The $66,263 contract is under the Grant Assistance for Grassroots Human Security Project (GGP) of the Japanese government, and will finance the purchase of a Digital X-ray flat panel unit, USG Machine, and C-arm imaging device that produces high resolution x-ray images of patients in real time.
“The grant will help our surgeons and doctors at Bayalpata provide more timely diagnosis, more reliable surgeries and treatment,” Dixit said. "In the last 15 years, the need of the people of Sudurpaschim Province has changed from infectious diseases to chronic ailments and trauma, and the hospital has tried to adapt accordingly in these underserved parts where access and affordability of quality healthcare is a big challenge."
Nyaya Health Nepal runs Bayalpata under its Integrated Municipal Healthcare model where community nurses go house-to-house to monitor the status of family members and record it all under its Electronic Health Record (EHR) system. Patients then have to spend money to go to hospital only if it is really needed.

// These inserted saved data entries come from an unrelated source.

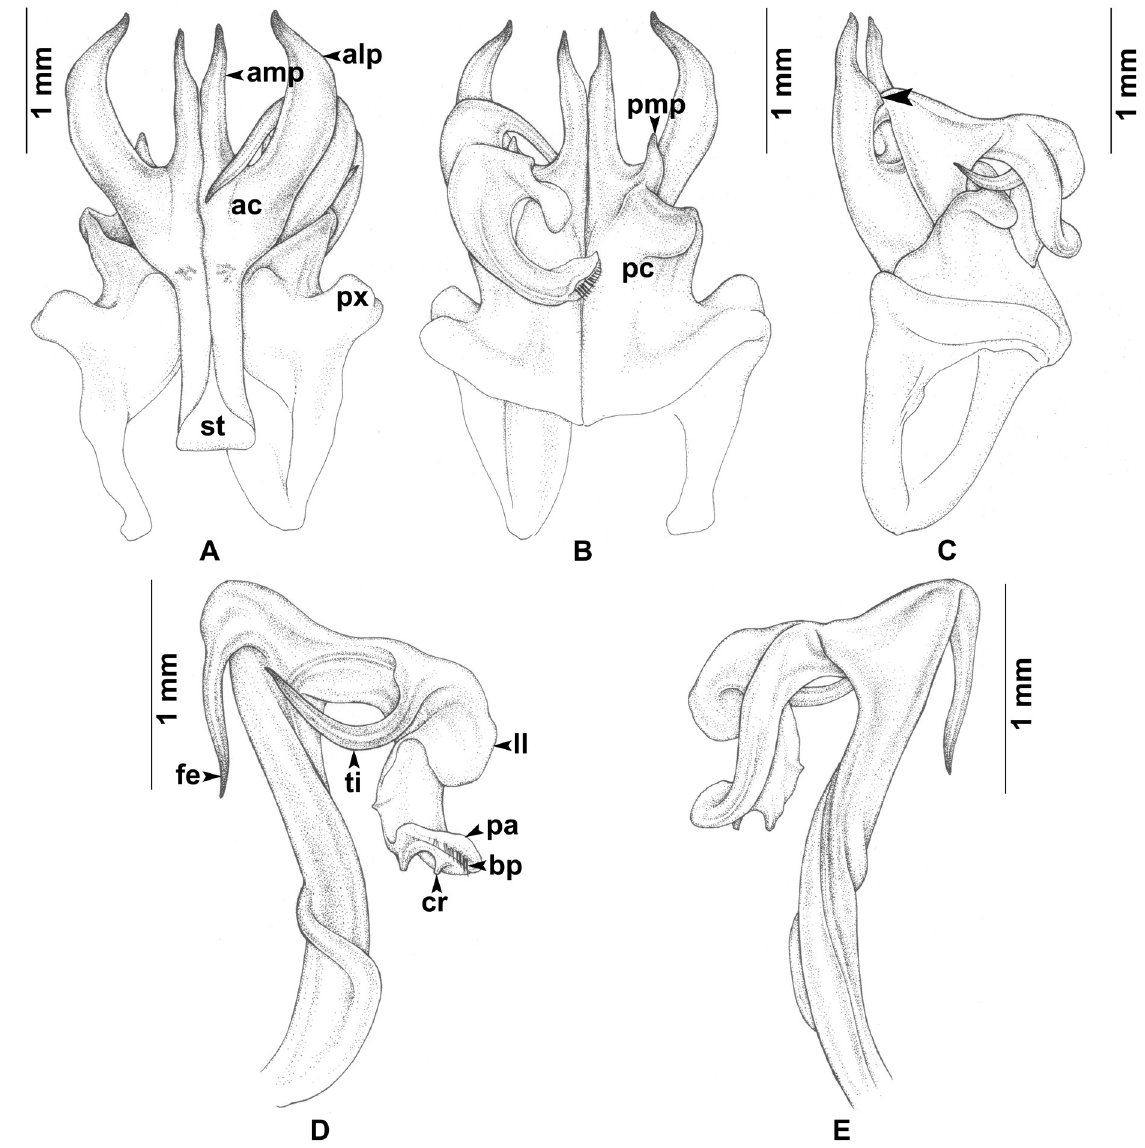
Fig. 2. Thyropygus cimi sp. nov., from Namwang Srithammasokrach, holotype (CUMZ-D00086), ♂, gonopods. A . Anterior view, left telopodite removed. B . Posterior view, left telopodite removed. C . Lateral view. D . Left telopodite, posterior-mesal view. E . Left telopodite, anterior-lateral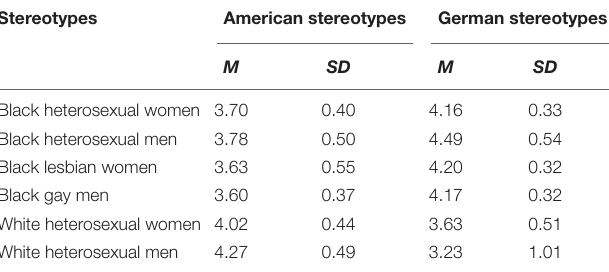
TABLE 2 | Agreement with American and German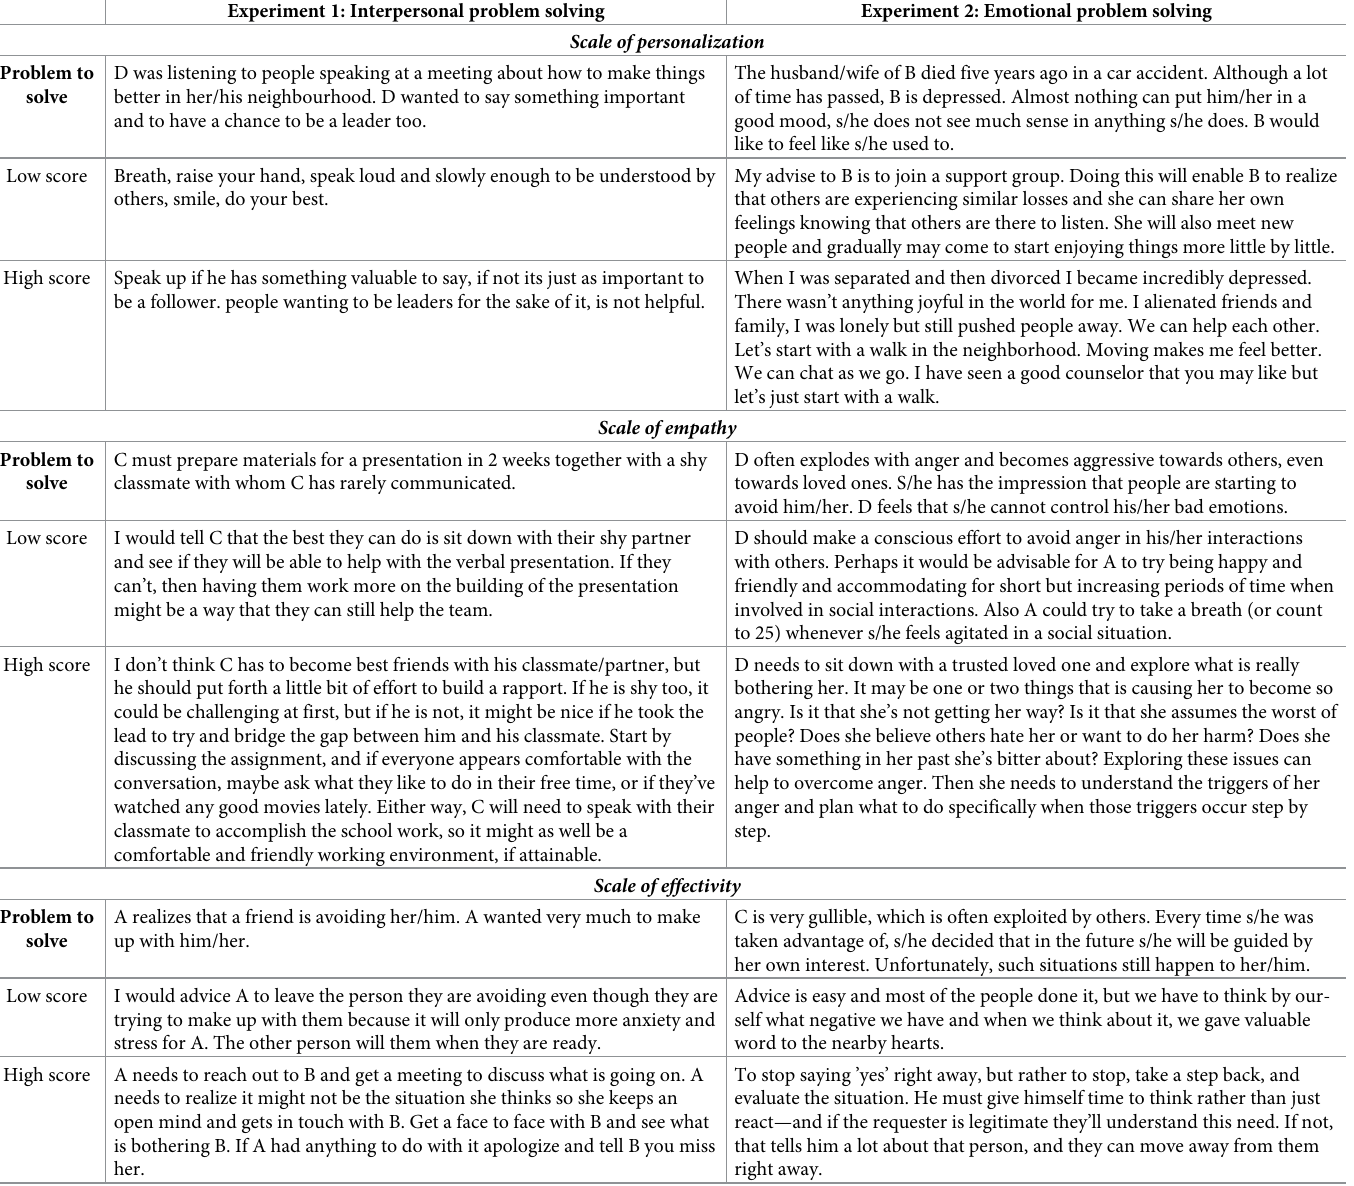
Table 3. Examples from participants’ pieces of advice from both conducted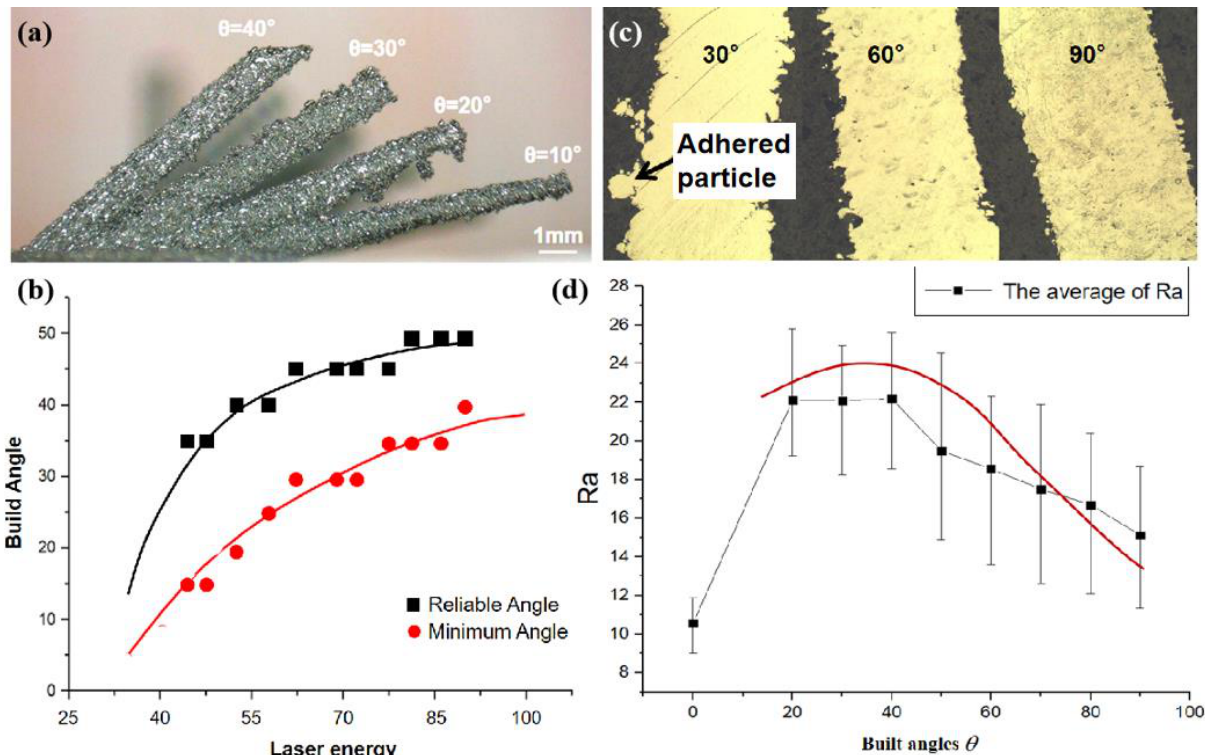
Figure 7. The profiles ( a ) and cross-sections ( b ) of as-printed micro-rods, the relationship between as-built angle and laser energy ( c ), and the relationship between as-built angle and surface roughness ( d ). For micro-rods, without adding a support structure, there is a critical angle of manu- facturing called the self-supporting angle in the literature [21]. The micro-rod cannot be formed when the inclination angle is smaller than the critical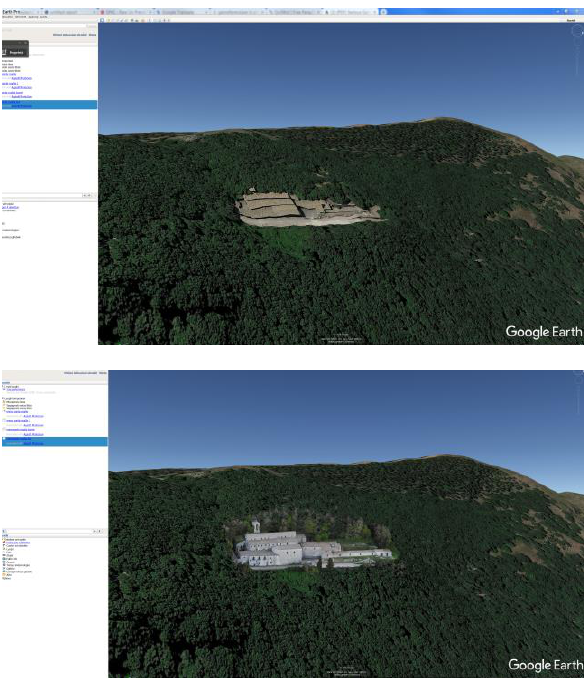
Figure 6. The model in the Blender environment Subsequently, the model was imported to SketchUp. Then it was aligned with the coordinate system applicable for the GE platform as shown in figure 7.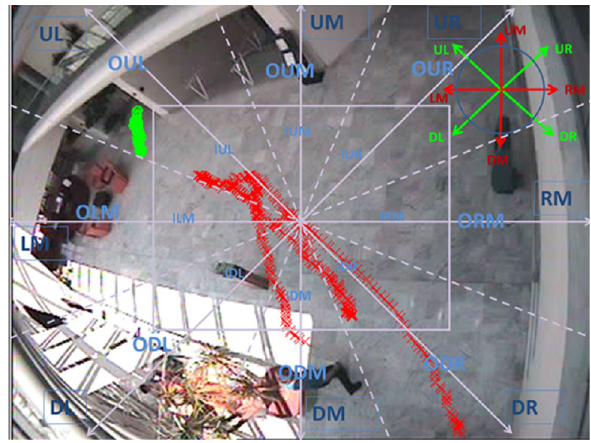
Fig. 4 An example of a key frame, over which we show the eight directions (in red and green) and the sixteen areas. We can also see the trajectories (object1 in red, object2 in green). Scene “LeftBox”, CAVIAR dataset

Nyaya Health Nepal has deployed its EHR in district hospitals in Karnali Province as well, and handed over Charikot Hospital in Dolakha after the 2015 earthquake before handing it over to the Bagmati Province in 2019.
Toru, who has been in Nepal for only three weeks, said that the project will provide better medical services to the people of Sudurpaschim and Karnali provinces through trauma care and orthopedic surgeries at Bayalpata hospital.
Added Dixit: "This support will go a long way in strengthening our hospital care. Medical equipment are extremely important, especially digital x-ray, as more and more patients come in for trauma care and emergencies."